In deze zaak heeft de Rechtbank Noord-Nederland op 31 maart 2022 uitspraak gedaan in een geschil over de WOZ-waarde van een winkelruimte, eigendom van eiseres. De waarde was vastgesteld op € 842.000 per 1 januari 2018 door de heffingsambtenaar van de gemeente Hoogeveen. Eiseres heeft bezwaar gemaakt tegen deze vaststelling, wat door de heffingsambtenaar ongegrond werd verklaard. Eiseres heeft vervolgens beroep ingesteld. Tijdens de zitting op 31 januari 2022 heeft verweerder een verbeterd taxatierapport ingediend, maar de rechtbank heeft dit rapport tardief verklaard, omdat het te laat was ingediend en niet tijdig door eiseres kon worden beoordeeld. De rechtbank oordeelt dat de late indiening in strijd is met de goede procesorde.
De rechtbank heeft vervolgens de argumenten van beide partijen beoordeeld. Eiseres betoogde dat de WOZ-waarde te hoog was vastgesteld en dat verweerder onvoldoende rekening had gehouden met het leegstandsrisico en de economische gevolgen van de Covid-19 pandemie. Verweerder heeft echter met een taxatierapport aangetoond dat de waarde niet te hoog was vastgesteld. De rechtbank concludeert dat verweerder zijn bewijslast heeft voldaan en dat de door hem voorgestane waarde van € 842.000 aannemelijk is gemaakt. Het beroep van eiseres wordt ongegrond verklaard.

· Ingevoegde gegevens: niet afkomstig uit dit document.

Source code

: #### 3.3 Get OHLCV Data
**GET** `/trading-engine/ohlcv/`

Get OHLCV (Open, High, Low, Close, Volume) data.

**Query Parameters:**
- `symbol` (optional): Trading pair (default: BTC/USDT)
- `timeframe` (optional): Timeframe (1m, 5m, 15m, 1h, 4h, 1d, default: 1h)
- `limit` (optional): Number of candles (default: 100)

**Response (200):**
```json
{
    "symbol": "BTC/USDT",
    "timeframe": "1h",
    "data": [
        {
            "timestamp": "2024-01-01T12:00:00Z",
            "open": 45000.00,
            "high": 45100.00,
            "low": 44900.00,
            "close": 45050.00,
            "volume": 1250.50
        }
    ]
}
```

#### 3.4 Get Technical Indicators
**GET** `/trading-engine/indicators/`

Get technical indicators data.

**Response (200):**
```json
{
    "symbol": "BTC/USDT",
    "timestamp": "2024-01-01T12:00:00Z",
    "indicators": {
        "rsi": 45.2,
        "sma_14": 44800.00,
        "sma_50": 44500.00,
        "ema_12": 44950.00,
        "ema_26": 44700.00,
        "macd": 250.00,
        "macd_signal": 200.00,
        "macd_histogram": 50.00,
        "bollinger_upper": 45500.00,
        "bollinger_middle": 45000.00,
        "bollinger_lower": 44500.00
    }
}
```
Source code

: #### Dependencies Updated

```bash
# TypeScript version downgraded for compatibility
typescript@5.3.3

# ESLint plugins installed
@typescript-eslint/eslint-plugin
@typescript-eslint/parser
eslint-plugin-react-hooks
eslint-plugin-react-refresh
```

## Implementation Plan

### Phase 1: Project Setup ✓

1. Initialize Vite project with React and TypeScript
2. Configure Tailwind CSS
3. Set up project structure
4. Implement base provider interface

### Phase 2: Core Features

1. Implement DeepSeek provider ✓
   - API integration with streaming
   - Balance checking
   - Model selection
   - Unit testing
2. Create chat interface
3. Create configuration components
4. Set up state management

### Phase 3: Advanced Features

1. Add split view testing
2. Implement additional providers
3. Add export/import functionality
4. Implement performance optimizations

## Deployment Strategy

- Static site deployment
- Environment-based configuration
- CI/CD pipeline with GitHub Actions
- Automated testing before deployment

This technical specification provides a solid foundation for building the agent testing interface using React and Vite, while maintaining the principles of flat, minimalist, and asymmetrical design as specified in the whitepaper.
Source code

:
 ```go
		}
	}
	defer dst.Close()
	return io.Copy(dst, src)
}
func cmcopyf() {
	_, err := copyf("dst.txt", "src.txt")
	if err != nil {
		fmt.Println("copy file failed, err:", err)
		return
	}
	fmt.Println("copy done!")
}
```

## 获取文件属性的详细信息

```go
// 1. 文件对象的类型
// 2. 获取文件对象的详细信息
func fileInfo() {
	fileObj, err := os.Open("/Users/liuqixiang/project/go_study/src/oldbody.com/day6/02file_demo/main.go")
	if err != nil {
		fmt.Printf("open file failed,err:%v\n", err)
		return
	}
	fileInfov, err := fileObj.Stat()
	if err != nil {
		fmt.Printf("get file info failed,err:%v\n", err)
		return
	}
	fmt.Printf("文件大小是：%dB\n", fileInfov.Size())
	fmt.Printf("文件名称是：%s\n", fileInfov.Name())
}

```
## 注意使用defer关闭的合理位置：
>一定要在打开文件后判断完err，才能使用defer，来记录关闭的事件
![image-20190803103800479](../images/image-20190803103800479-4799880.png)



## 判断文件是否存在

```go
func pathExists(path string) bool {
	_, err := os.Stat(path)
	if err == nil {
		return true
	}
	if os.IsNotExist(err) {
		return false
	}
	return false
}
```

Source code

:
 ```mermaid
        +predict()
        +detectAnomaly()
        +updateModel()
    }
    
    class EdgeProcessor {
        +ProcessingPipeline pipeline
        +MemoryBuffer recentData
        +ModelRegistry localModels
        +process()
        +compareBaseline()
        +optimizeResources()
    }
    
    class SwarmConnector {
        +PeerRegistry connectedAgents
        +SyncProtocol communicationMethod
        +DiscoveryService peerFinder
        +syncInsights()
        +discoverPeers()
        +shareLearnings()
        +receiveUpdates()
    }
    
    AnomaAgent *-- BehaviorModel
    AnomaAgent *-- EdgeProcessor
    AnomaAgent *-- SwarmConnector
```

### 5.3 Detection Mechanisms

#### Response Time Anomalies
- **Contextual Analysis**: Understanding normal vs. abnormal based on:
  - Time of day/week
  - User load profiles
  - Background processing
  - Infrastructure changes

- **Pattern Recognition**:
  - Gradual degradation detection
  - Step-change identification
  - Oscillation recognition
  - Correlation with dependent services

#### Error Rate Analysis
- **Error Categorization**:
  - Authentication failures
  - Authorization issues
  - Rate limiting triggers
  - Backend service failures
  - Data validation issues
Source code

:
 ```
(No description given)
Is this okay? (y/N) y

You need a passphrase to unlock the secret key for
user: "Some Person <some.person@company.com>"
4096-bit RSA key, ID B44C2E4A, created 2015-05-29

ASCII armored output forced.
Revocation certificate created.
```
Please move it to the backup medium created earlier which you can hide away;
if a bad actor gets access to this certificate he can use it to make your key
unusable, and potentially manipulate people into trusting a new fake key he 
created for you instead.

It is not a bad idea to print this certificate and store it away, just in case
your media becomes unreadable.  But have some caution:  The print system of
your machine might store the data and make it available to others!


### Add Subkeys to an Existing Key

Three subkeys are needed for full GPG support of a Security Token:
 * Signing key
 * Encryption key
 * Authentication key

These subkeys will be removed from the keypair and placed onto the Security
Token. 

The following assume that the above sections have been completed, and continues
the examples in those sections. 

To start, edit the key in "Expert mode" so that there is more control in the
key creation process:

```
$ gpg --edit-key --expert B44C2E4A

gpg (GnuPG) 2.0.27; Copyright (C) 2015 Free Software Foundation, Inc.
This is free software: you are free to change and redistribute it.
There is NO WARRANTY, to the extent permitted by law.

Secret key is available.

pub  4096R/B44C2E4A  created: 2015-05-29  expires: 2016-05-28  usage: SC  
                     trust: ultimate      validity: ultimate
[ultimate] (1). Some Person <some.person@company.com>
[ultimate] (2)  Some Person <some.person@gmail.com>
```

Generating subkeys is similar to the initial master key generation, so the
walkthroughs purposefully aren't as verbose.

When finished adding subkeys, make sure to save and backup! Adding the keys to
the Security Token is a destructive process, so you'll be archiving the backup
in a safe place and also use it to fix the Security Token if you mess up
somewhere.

Daarnaast heeft de rechtbank geoordeeld dat er sprake was van een overschrijding van de redelijke termijn voor de uitspraak, wat leidt tot een immateriële schadevergoeding van € 1.000 voor eiseres. De proceskosten worden vastgesteld op € 541, en de Minister wordt veroordeeld tot vergoeding van het griffierecht van € 345 aan eiseres. De uitspraak is openbaar gedaan en er staat hoger beroep open bij het gerechtshof Arnhem-Leeuwarden.